Lake and Home Interview

Filed in Lakeside Living by on August 9, 2014

Summertime at the family cabin is typically a dream vacation. But the threat of severe weather can quickly turn that dream into a nightmare with the absence of a basement for shelter from the storm. We recently spoke with Cory Budke of Budke Excavating and Lifesaver in Fergus Falls about his upstart business building above ground storm shelters.

LifesaverTell us how you got into the storm shelter business.

I’ve been in the excavating business for eight years and through my work, I have observed a large number of cabins and summer retreats are built – or being built – as one-floor dwellings without the safety of a basement in the case of inclement weather. After researching the storm shelter construction businesses in Tornado Alley, I decided to take the business to a different level. In the Spring of 2014, we introduced Lifesaver, a business providing steel storm shelters that are easily anchored to an existing foundation – adjacent to a garage or the corner of a home or cabin.

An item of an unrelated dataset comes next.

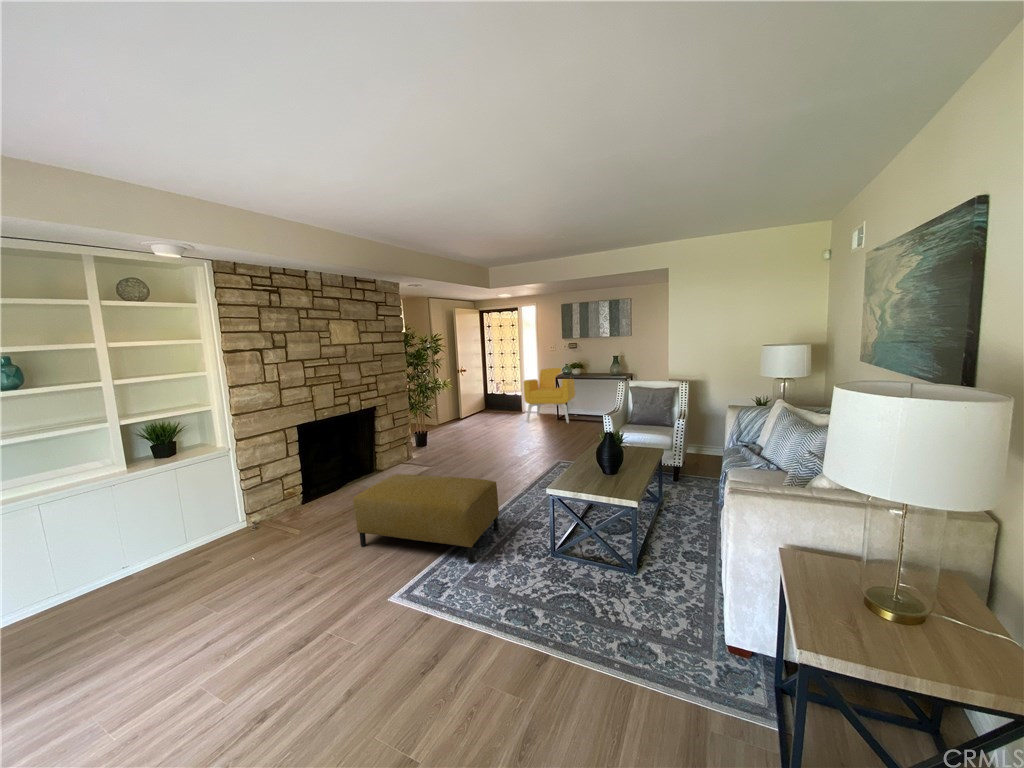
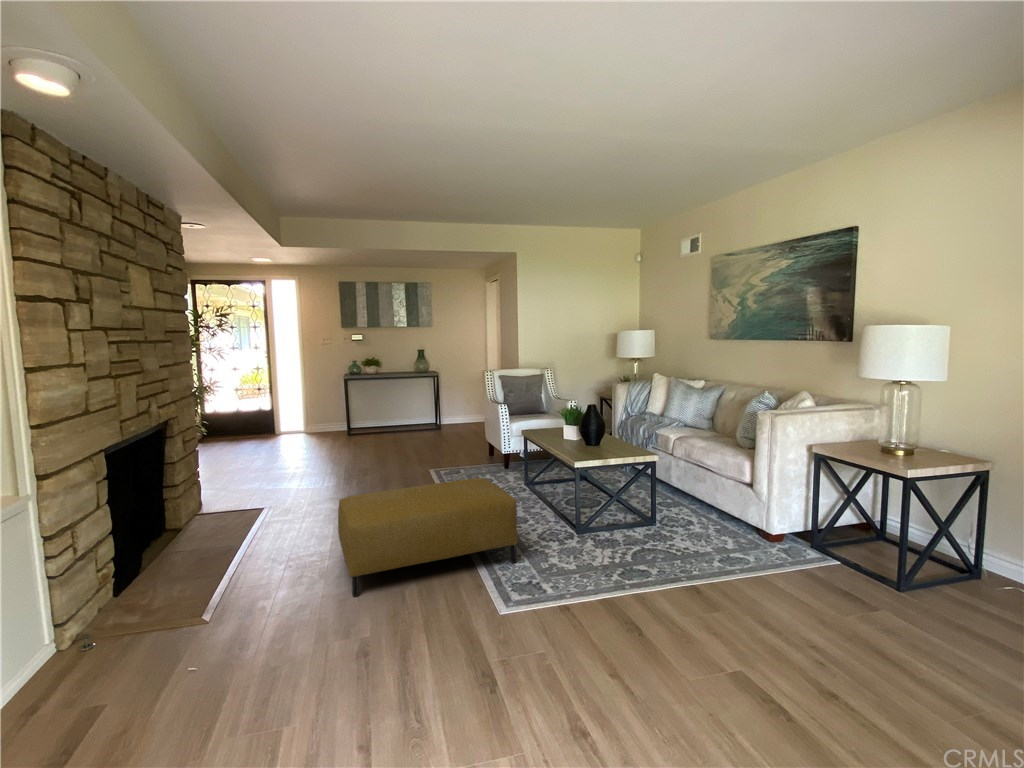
armchair: present [524,368,576,423] -> none [301,366,368,442]

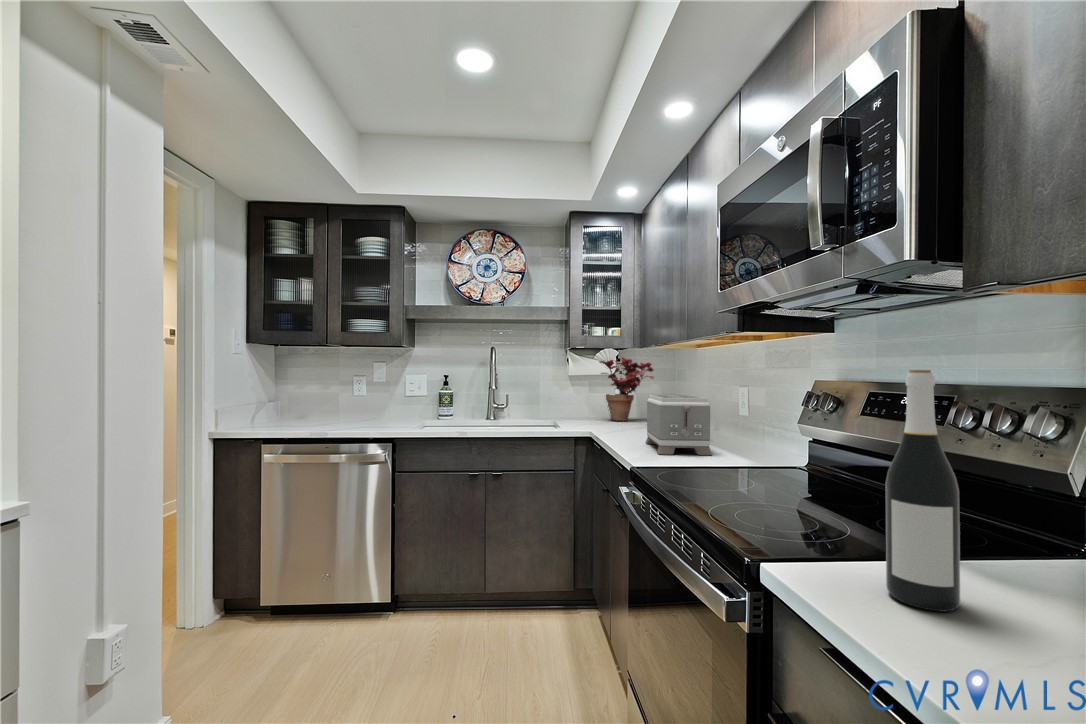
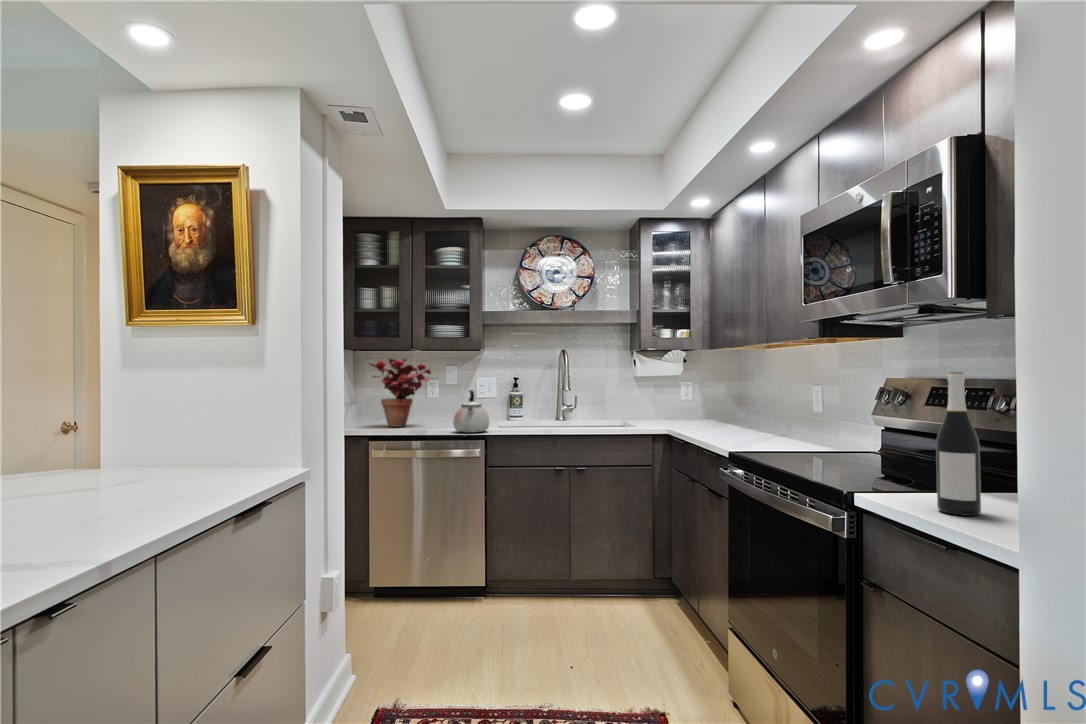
potted plant: present [599,357,654,421] -> present [369,359,431,427]
kettle: none [364,387,403,432] -> present [453,390,489,433]
toaster: present [646,395,712,455] -> none [727,394,794,446]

Where did you look for inspiration in your shelter design?

The plans for the Lifesaver were gleaned from existing, tried and true, structures built throughout Tornado Alley. We intentionally chose a design that can be added to an existing structure, and anchored to the slab or foundation.

What was the driving factor for you in looking at building above ground solutions?

A There really seemed to be a need for something like this. There are so many cabins without basements around our lakes area, as well as numerous slab-grade homes. Many people don’t want steps and don’t want to deal with a basement. Initially, thinking like an excavator, I explored the option of in-ground storm shelters. However, after doing some digging – figuratively speaking – it became obvious that Minnesota’s extreme temperature swings would lead to moisture and mold. While being below ground may seem to be the safest and best option to some, above ground storm shelters have many advantages, including being handicap accessible. Steel fabrication also allows the ability to flex as needed, versus concrete that could crack and, ultimately require replacement.

Can you tell us a bit about the shelters themselves?

The Lifesaver above ground storm shelters are four-feet by six-feet and made completely of steel. There is one door leading in, and swings open to the inside to help deal with storm debris falling outside of the door and blocking the exit. The door has three slide latches in various places along the door to secure once inside. The 2,300 pound metal box is rated to withstand EF5 level winds, or one that packs wind speeds from 261 to 318 miles per hour.

According to the Federal Emergency Management Agency, this safe house is rated for six people sitting. But if necessary, these structures could easily fit many more individuals if they remain standing. Each Lifesaver shelter is enamel painted, inside and out, to prevent corrosion. As an upgrade, bench seats can be installed; however, you could easily set a few lawn chairs or folding chairs inside for additional comfort. Two fresh air vents are also installed on each unit, designed in a manner to allow airflow.

Q How is business so far?

A We are still in the startup phase with plans to set up shop in Fergus Falls. I’ve already had a lot of people following my business and lots of interest around the lakes area. Because of their versatility, I expect interest to grow. These unites can also be used as a safe room, protecting families against home invasions; in addition to being a fallout shelter. Regardless of their use, my ultimate hope is to keep people safe and allow families to thoroughly enjoy their time away – rain or shine.

by Jenny Holmes, a writer from Nisswa.